• [INFORMATION SHOWN]:

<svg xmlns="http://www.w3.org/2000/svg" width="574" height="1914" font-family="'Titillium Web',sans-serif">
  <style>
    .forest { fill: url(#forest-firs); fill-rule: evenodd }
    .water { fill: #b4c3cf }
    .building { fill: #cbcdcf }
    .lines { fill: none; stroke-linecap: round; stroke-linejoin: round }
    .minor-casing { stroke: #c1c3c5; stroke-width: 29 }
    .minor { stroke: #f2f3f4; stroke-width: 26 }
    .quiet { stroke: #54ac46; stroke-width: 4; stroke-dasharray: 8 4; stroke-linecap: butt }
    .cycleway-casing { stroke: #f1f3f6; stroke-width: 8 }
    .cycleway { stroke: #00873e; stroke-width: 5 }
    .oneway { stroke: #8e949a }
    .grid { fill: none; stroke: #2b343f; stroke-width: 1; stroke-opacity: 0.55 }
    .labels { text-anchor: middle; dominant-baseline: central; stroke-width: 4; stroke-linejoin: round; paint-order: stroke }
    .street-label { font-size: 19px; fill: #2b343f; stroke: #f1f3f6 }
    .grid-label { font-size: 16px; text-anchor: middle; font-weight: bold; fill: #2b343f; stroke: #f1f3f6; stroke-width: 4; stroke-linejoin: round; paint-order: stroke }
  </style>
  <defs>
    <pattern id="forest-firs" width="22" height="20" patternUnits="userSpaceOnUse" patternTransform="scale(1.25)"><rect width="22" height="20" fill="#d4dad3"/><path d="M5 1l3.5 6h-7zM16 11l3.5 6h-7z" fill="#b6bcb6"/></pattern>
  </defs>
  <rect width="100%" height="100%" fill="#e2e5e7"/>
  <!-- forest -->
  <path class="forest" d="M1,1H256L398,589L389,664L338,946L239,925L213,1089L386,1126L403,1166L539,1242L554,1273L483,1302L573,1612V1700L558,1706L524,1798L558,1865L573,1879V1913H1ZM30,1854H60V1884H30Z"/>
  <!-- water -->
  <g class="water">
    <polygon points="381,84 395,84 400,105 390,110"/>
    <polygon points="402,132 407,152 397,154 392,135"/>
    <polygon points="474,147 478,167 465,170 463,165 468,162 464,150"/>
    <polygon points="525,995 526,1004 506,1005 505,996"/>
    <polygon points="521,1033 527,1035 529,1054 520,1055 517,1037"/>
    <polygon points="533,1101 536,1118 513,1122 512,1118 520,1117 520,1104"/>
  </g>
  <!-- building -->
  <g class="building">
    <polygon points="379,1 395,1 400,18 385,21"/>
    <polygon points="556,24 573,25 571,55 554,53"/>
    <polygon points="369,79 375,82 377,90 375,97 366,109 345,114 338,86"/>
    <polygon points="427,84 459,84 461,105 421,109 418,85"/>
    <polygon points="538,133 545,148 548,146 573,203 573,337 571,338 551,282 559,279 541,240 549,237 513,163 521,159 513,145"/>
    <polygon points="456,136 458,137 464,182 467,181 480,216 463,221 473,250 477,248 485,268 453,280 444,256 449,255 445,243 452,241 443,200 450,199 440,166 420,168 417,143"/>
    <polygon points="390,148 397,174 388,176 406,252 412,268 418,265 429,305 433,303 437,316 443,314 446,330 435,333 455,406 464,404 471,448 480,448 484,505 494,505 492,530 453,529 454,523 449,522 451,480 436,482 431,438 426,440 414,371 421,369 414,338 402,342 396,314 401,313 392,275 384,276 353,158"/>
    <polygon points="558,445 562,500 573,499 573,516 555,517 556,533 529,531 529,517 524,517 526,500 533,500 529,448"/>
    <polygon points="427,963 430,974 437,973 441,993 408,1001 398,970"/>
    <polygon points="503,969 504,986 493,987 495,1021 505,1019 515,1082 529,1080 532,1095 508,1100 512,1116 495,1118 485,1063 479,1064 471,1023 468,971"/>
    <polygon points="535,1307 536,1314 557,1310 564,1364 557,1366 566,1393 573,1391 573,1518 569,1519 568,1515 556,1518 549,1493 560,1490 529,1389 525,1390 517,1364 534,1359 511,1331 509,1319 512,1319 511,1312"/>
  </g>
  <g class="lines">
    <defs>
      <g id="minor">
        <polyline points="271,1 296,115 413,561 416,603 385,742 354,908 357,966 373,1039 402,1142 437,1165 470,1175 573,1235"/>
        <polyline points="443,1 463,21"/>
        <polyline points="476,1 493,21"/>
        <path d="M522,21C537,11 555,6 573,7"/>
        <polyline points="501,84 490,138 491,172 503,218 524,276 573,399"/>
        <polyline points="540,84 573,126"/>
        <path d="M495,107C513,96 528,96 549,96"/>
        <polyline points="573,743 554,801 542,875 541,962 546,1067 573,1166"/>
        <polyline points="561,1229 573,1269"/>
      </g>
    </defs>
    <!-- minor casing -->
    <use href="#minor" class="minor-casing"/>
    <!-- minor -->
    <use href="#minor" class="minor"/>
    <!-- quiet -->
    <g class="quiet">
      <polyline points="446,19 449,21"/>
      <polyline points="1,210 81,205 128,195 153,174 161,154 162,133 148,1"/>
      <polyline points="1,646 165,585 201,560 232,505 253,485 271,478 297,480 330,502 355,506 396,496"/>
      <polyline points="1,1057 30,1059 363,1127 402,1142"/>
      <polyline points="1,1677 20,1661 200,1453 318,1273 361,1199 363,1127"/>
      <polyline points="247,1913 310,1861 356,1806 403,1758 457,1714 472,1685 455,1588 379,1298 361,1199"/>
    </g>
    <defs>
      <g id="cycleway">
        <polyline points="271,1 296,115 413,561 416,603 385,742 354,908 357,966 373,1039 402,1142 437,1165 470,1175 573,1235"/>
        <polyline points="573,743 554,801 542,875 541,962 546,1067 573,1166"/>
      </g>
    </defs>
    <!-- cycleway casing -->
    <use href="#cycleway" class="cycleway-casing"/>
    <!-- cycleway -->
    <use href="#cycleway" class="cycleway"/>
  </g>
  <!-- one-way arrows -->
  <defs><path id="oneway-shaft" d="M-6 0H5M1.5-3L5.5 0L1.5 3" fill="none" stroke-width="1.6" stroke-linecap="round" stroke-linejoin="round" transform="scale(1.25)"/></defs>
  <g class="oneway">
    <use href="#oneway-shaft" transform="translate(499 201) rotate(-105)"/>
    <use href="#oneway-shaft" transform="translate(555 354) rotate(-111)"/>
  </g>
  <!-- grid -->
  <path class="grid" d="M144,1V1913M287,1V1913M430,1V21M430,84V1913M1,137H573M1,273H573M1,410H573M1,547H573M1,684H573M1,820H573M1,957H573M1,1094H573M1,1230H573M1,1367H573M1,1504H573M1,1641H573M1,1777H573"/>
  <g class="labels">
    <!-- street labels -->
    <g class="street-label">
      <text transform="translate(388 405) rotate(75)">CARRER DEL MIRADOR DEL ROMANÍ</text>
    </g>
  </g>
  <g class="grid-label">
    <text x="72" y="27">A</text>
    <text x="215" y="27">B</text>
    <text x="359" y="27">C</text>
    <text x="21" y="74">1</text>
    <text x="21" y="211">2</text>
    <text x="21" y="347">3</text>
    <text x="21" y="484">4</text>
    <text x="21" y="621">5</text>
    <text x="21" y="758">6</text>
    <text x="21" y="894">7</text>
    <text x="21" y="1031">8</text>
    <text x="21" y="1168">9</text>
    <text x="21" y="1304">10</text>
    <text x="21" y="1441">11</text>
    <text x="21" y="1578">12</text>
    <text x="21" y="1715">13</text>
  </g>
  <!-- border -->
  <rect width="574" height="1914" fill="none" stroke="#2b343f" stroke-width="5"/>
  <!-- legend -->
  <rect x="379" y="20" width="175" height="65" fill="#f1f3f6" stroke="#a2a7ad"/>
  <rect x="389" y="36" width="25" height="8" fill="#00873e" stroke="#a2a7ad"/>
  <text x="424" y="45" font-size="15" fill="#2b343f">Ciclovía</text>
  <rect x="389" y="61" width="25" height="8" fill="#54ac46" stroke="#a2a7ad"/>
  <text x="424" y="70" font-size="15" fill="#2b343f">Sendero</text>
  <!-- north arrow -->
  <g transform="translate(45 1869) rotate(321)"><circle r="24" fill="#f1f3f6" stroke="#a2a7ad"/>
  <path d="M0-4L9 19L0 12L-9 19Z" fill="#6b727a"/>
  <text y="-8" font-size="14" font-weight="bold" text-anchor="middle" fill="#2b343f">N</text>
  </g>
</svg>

• [PROBLEM TO SOLVE]:
Please copy each line of the material that has the string "lines" somewhere in it.

• [SOLUTION TO THIS TASK]:
    .lines { fill: none; stroke-linecap: round; stroke-linejoin: round }
  <g class="lines">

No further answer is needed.